Quei bimbi erano adulti, non sapevano scrivere il loro nome ma conoscevano la morte meglio di qualsiasi bimbo europeo che quell’11 settembre stava guardando la “Melevisione”. La vera bimba ero io che nonostante i miei 23 anni non riuscivo a trattenere le lacrime e ad accettare quella stupida morte.
Visto che i più scossi da questa situazione sembravamo io e Patrizia ci facemmo coraggio e decidemmo di fare la lezione programmata su chi eravamo e da dove venivamo alla seconda classe. Alla fine chiesi a tutti i bimbi di scrivere il loro nome sul foglio. Tutti mi guardavano con quei musini interrogativi e io che con il mio portoghese dall’accento italiano incitavo: “escrever, scrivete!!”. Alla fine tirarono fuori dalla “cartella”, una busta di plastica, il libro di testo su cui le maestre avevano scritto i loro nomi così da poterlo ricopiare. I bimbi erano della seconda ma il più grande aveva 15 anni e il più piccolo 7. Nessuno parlava il portoghese: la loro lingua nazionale.
Nel pomeriggio decidemmo di andare in spedizione in un villaggio vicino alla ricerca delle famiglie più povere per donare beni alimentari.
Arrivati a Matewere orde di bimbi selvaggi con le madri si erano accalcati davanti l’ambulatorio. La voce che durante le visite mediche distribuivamo doni si era sparsa per tutto il villaggio e oltre, così ogni piccola malattia era un ottima scusa per venirci a trovare. Annunciammo che per oggi non ci sarebbero state visite e ci incamminammo verso il furgoncino bianco.
Lì ad aspettarmi un piccolo coniglietto nero con il musino bianco, un dono di Manuel, il giardiniere. Fui felice come una bimba per quel piccolo batuffolo. I bimbi selvaggi volevano che io rimanessi lí per un giro giro tondo o una bella lavaderina ma io a malincuore volevo proseguire l’altra missione.

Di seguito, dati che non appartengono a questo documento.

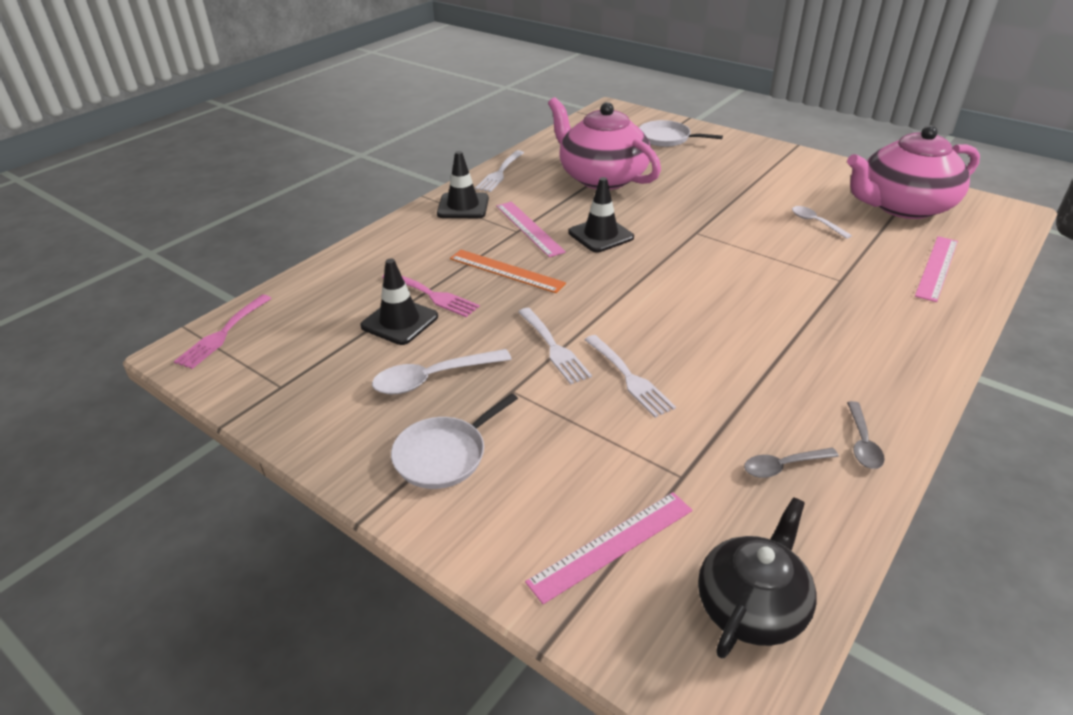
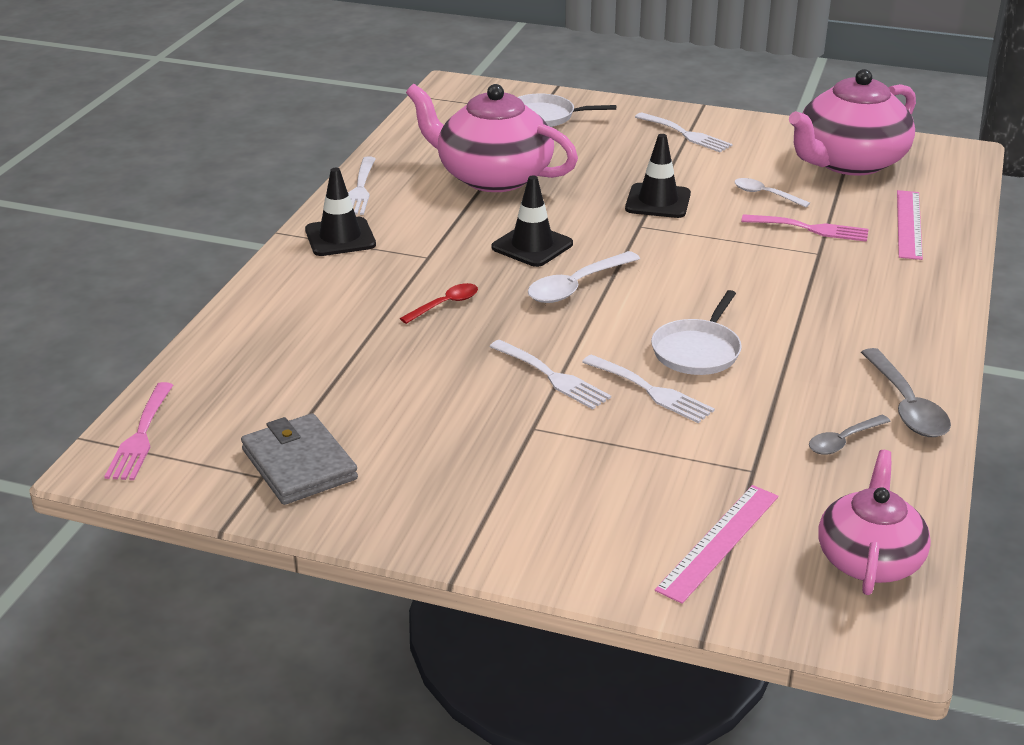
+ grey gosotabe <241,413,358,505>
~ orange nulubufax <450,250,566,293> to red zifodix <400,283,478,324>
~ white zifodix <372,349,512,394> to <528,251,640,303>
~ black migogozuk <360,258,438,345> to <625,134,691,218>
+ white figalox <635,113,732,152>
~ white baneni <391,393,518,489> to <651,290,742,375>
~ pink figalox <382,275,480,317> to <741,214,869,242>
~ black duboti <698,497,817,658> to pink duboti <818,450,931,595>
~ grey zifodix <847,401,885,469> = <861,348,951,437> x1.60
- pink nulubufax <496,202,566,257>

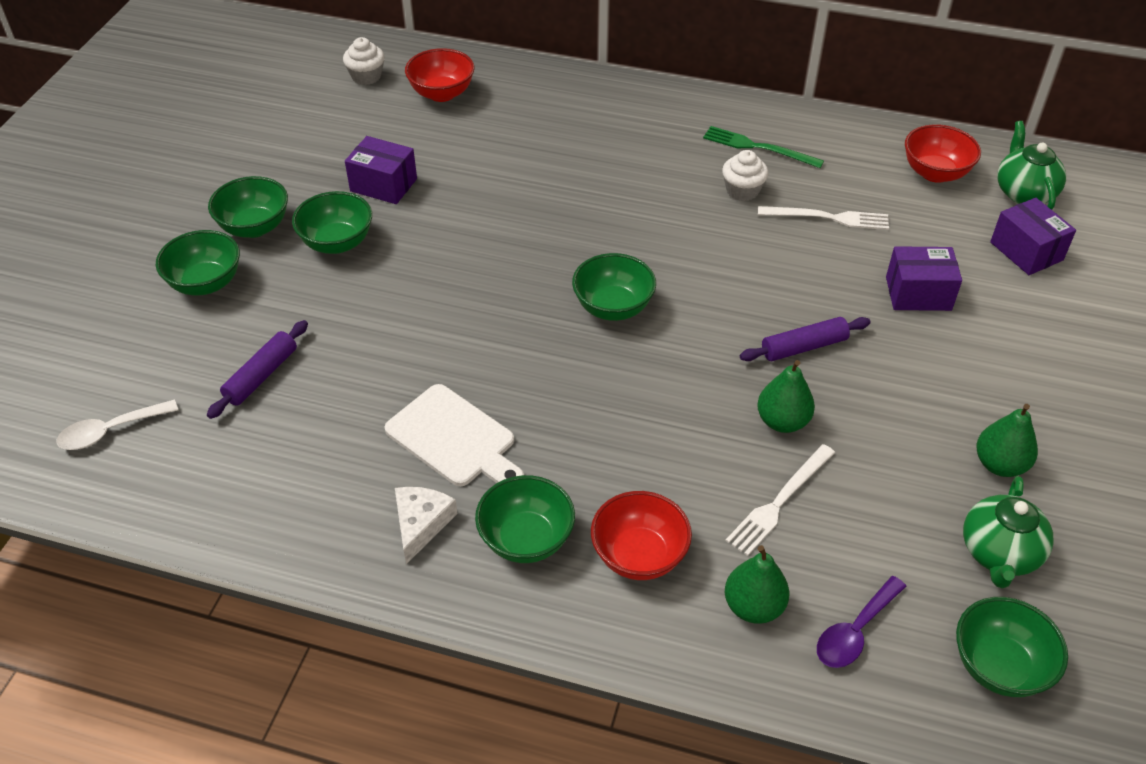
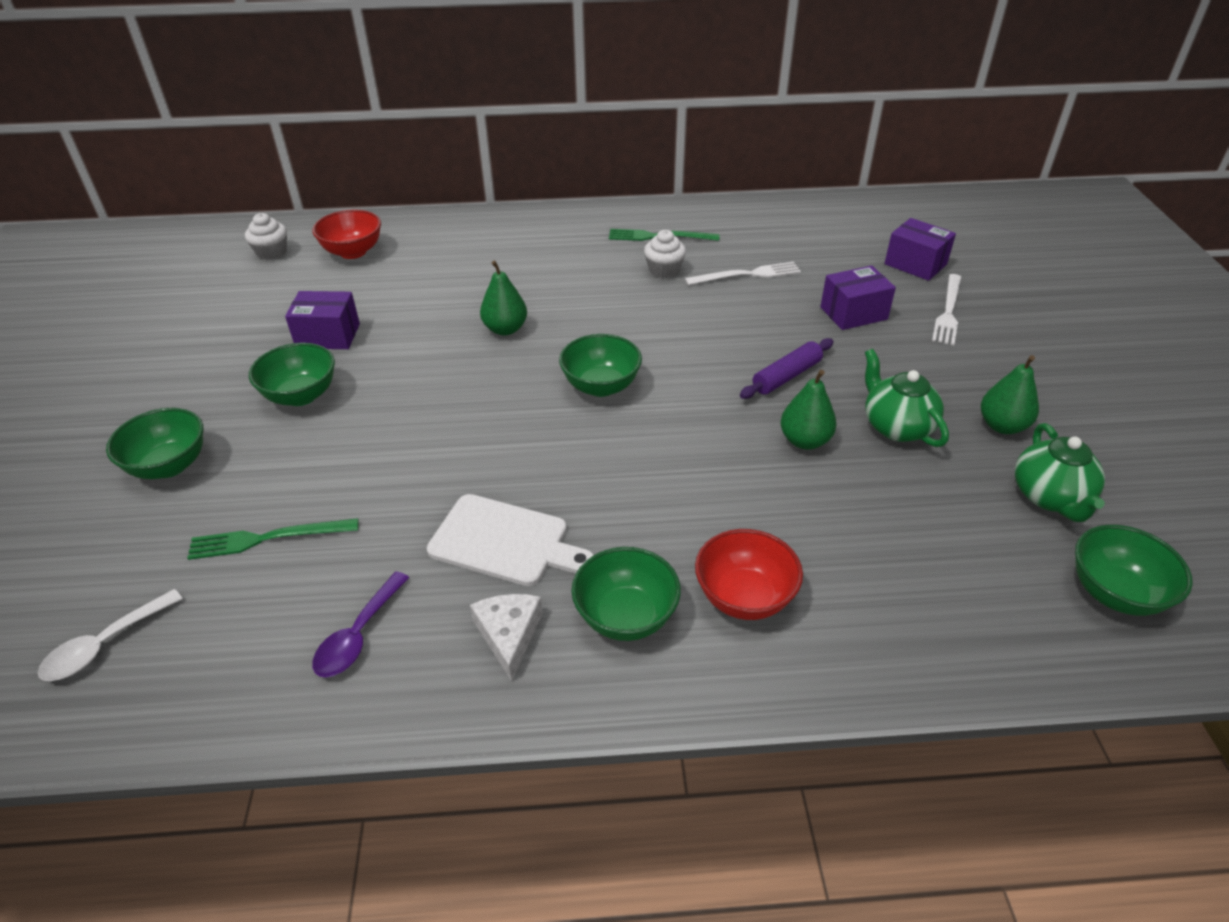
~ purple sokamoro <207,320,308,419> to green figalox <187,518,359,560>
~ purple zifodix <817,576,906,668> to <312,572,409,677>
~ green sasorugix <725,545,789,624> to <480,261,527,335>
~ green duboti <997,121,1066,210> to <865,349,949,447>
~ white figalox <725,444,835,556> to <932,274,961,345>
- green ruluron <208,176,288,238>
- red ruluron <905,124,981,183>

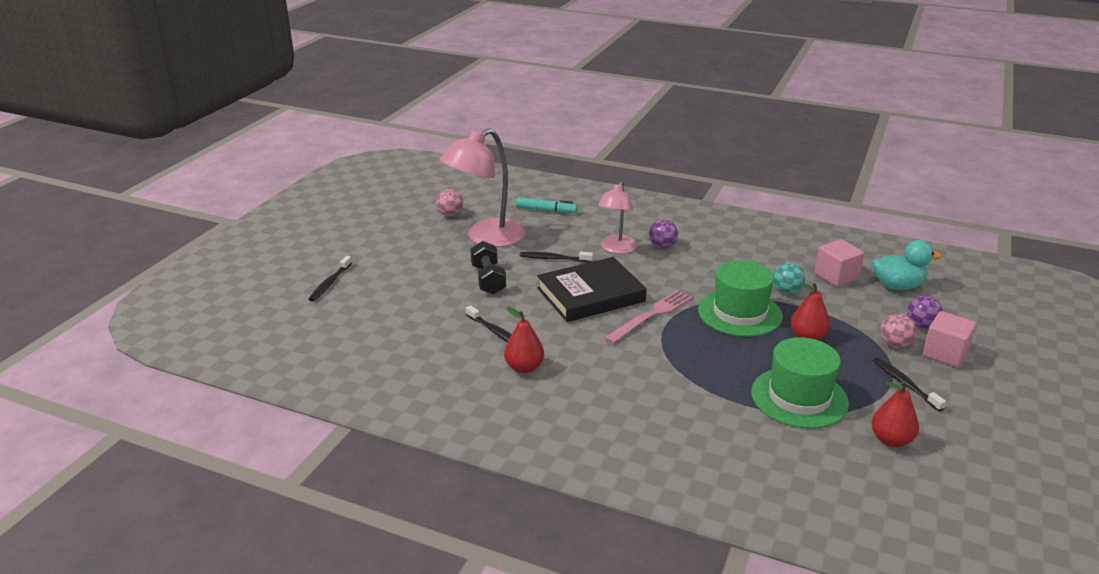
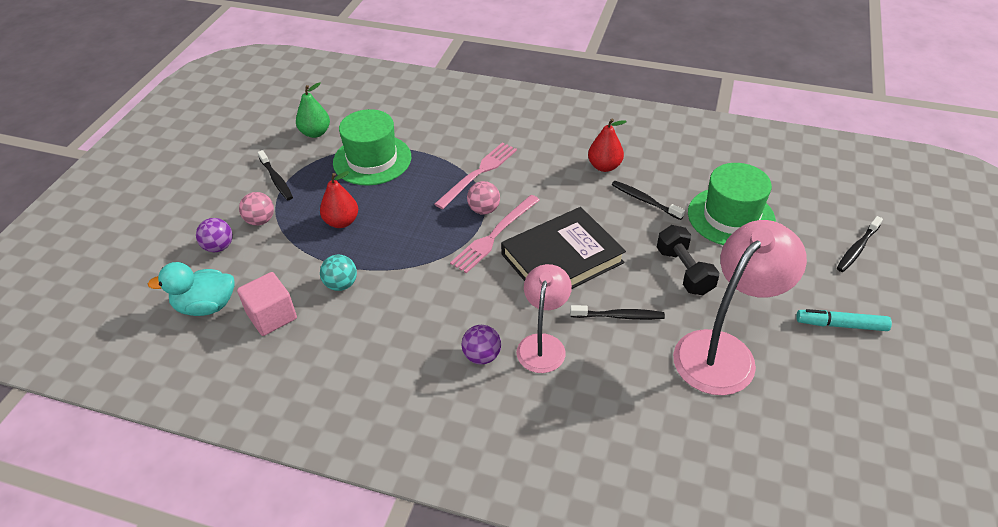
~ red sasorugix <871,381,919,447> to green sasorugix <296,82,330,138>
+ pink figalox <434,143,517,209>
~ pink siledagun <436,189,463,216> to <467,181,500,215>
~ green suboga <698,260,783,337> to <688,163,776,245>
~ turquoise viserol <516,197,578,213> to <796,309,892,331>
~ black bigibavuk <308,256,352,302> = <837,216,883,272> 150 degrees counterclockwise
- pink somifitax <922,311,976,367>

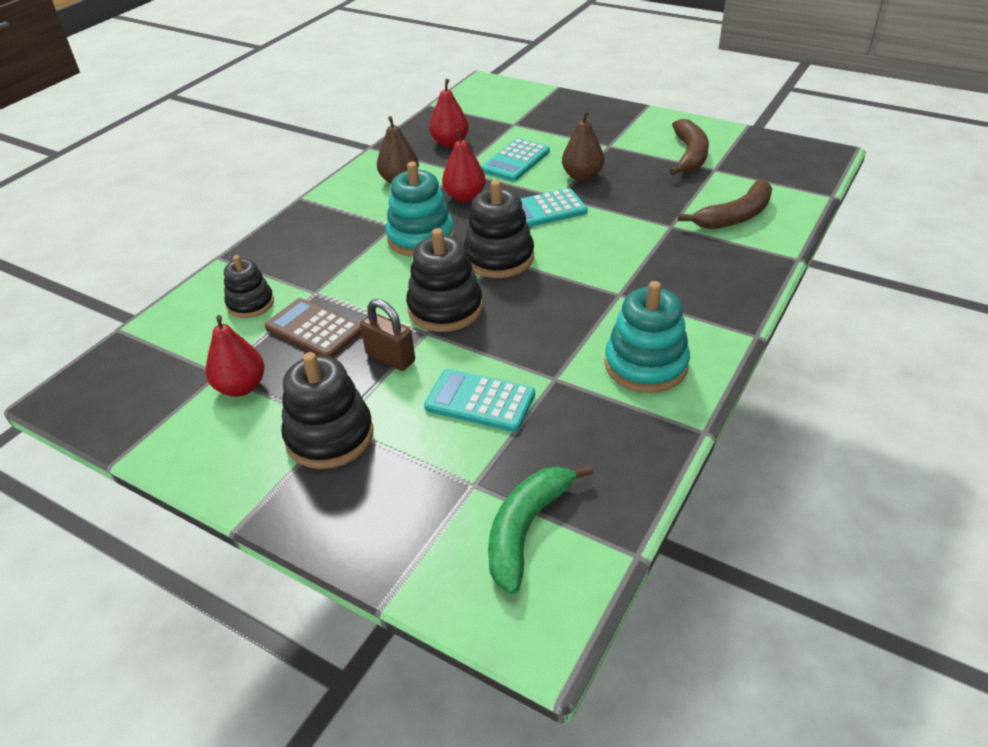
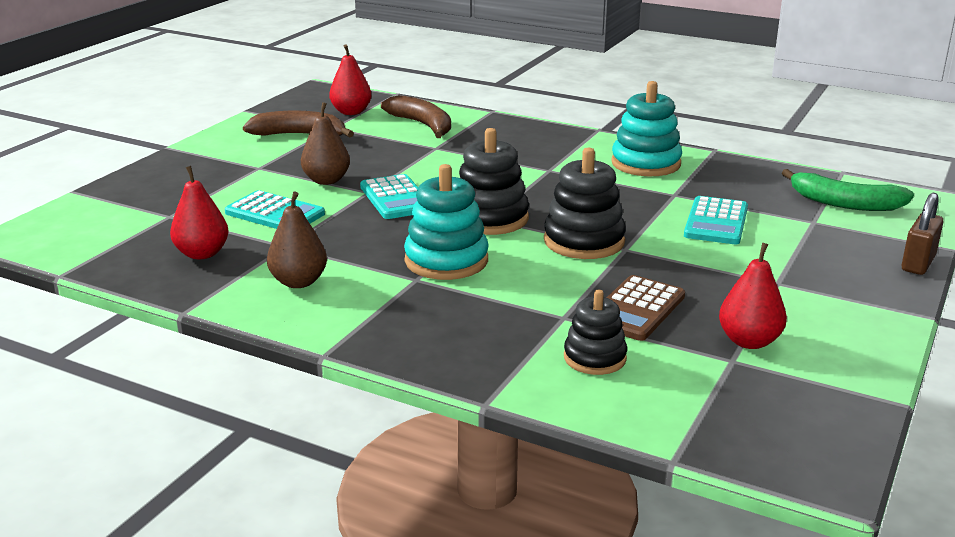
~ red sasorugix <442,129,486,202> to <329,44,371,115>
~ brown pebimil <360,299,415,371> to <902,193,944,275>
- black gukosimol <281,352,374,469>

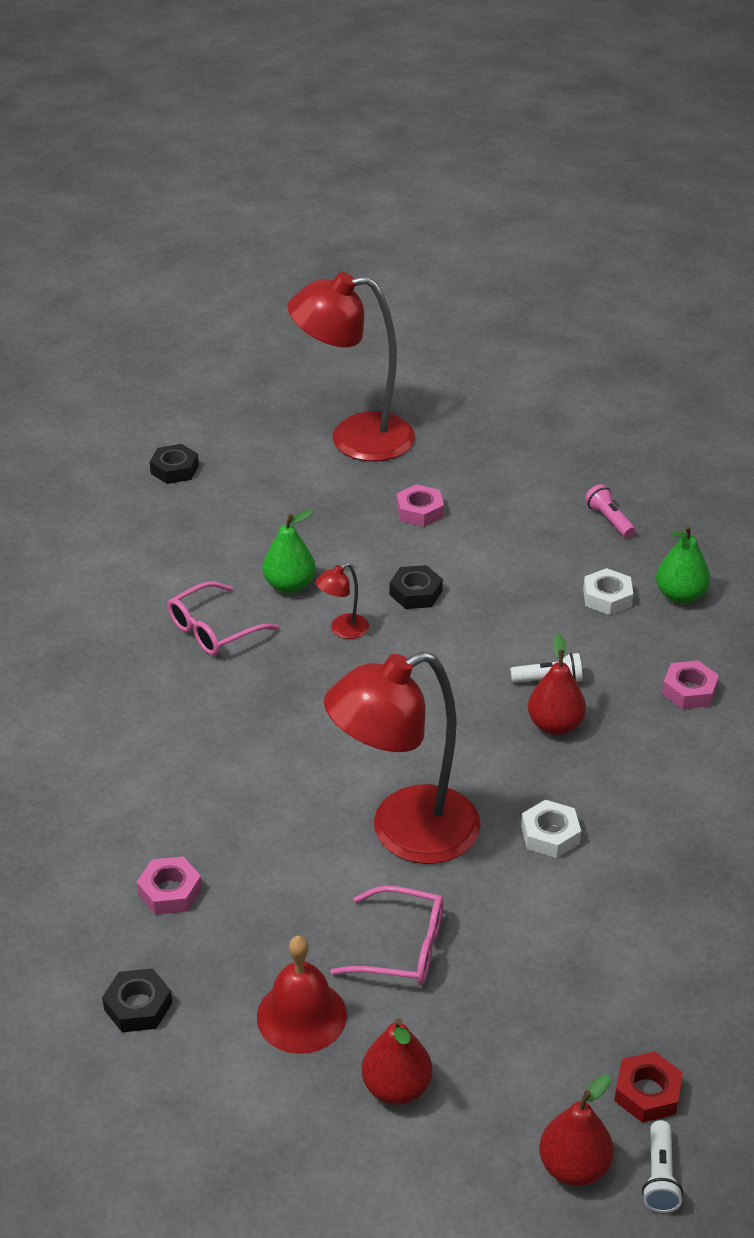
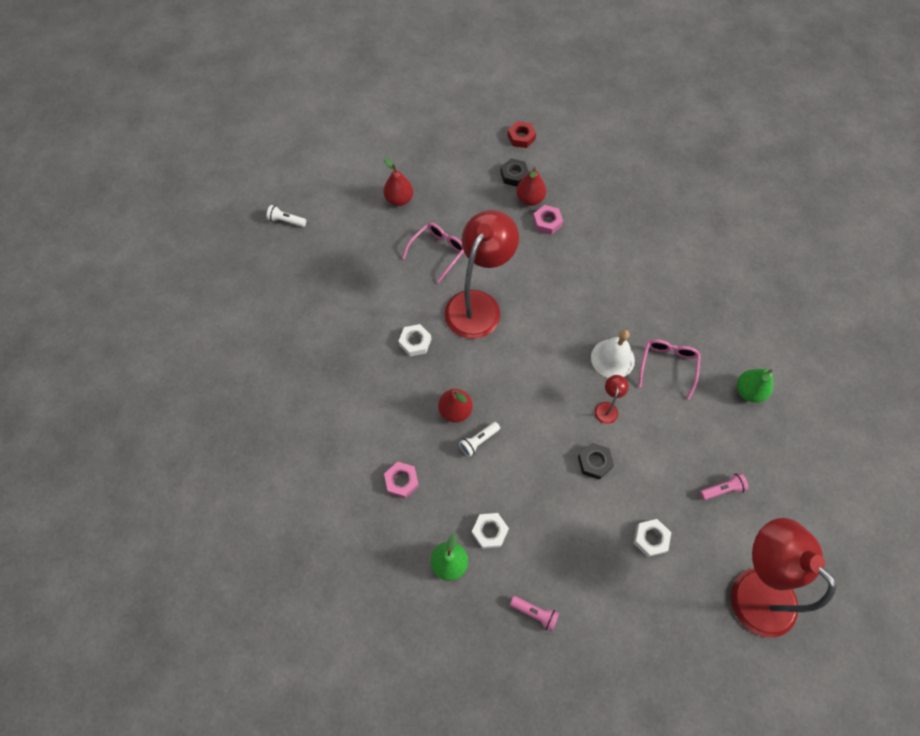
~ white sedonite <642,1120,683,1213> = <267,205,306,227> 45 degrees counterclockwise
~ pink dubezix <330,886,444,985> = <402,223,464,283> 150 degrees clockwise
~ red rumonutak <614,1051,683,1123> to <507,121,536,148>
~ red sasorugix <539,1074,614,1186> to <516,167,546,206>
+ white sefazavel <591,330,635,378>
~ pink rumonutak <396,484,444,527> to white rumonutak <633,519,671,557>
+ pink sedonite <700,473,749,500>
~ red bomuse <288,272,415,462> = <731,518,837,638> 90 degrees counterclockwise
~ green sasorugix <262,510,316,593> to <737,369,773,403>
- black rumonutak <150,444,199,484>
- red sefazavel <257,936,347,1054>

Con il coniglietto alla mano, che chiamai LUA (LUNA, in Chichewa, lingua dei più poveri o meglio della maggior parte della popolazione), mi incamminai insieme a Damiano e Patrizia nel villaggio vicino “Gnagnale”. Ci fermammo in un “cortile”, dove due bimbe stavano giocando, ci avvicinammo e tra la “capulana” le bimbe avevano delle bambole fatte di terra, bellissime. Mi si spezzo il cuore vedendo quelle opere d’arte, pensai al mio scatolone di Barbie ultimo modello lasciato ad ammuffire in soffitta. Dal niente quelle due bimbe ricavarono il tutto. Iniziarono a ridere a crepapelle quando noi scovammo le bambole, divertite dal loro stesso gioco. Proseguimmo il cammino, il villaggio era pressoché vuoto, stavano tutti al funerale della bimba, qui i funerali durano 3 gironi circa. Più andavamo avanti e più l’orda di bimbi aumentava, avevamo di nuovo costruito un esercito di bimbi selvaggi che mangiava topi ma aveva paura della piccola LUA.
Inizio con fatica a capire perché questo paese ha l’acqua e non si lava, ha la terra da coltivare, gli animali da allevare e si muore di fame, come dice Gianni: “Questo è un campo un pò complesso”. L’associazione non nasce per dettare leggi di vita ma per mostrare come un mondo migliore può esistere, nasce per aiutare a camminare, non per fare da carrozzina.
ZUA (sole in Chichewa) se ne andò e così anche noi con amore/odio per “un paese un po’ complesso”.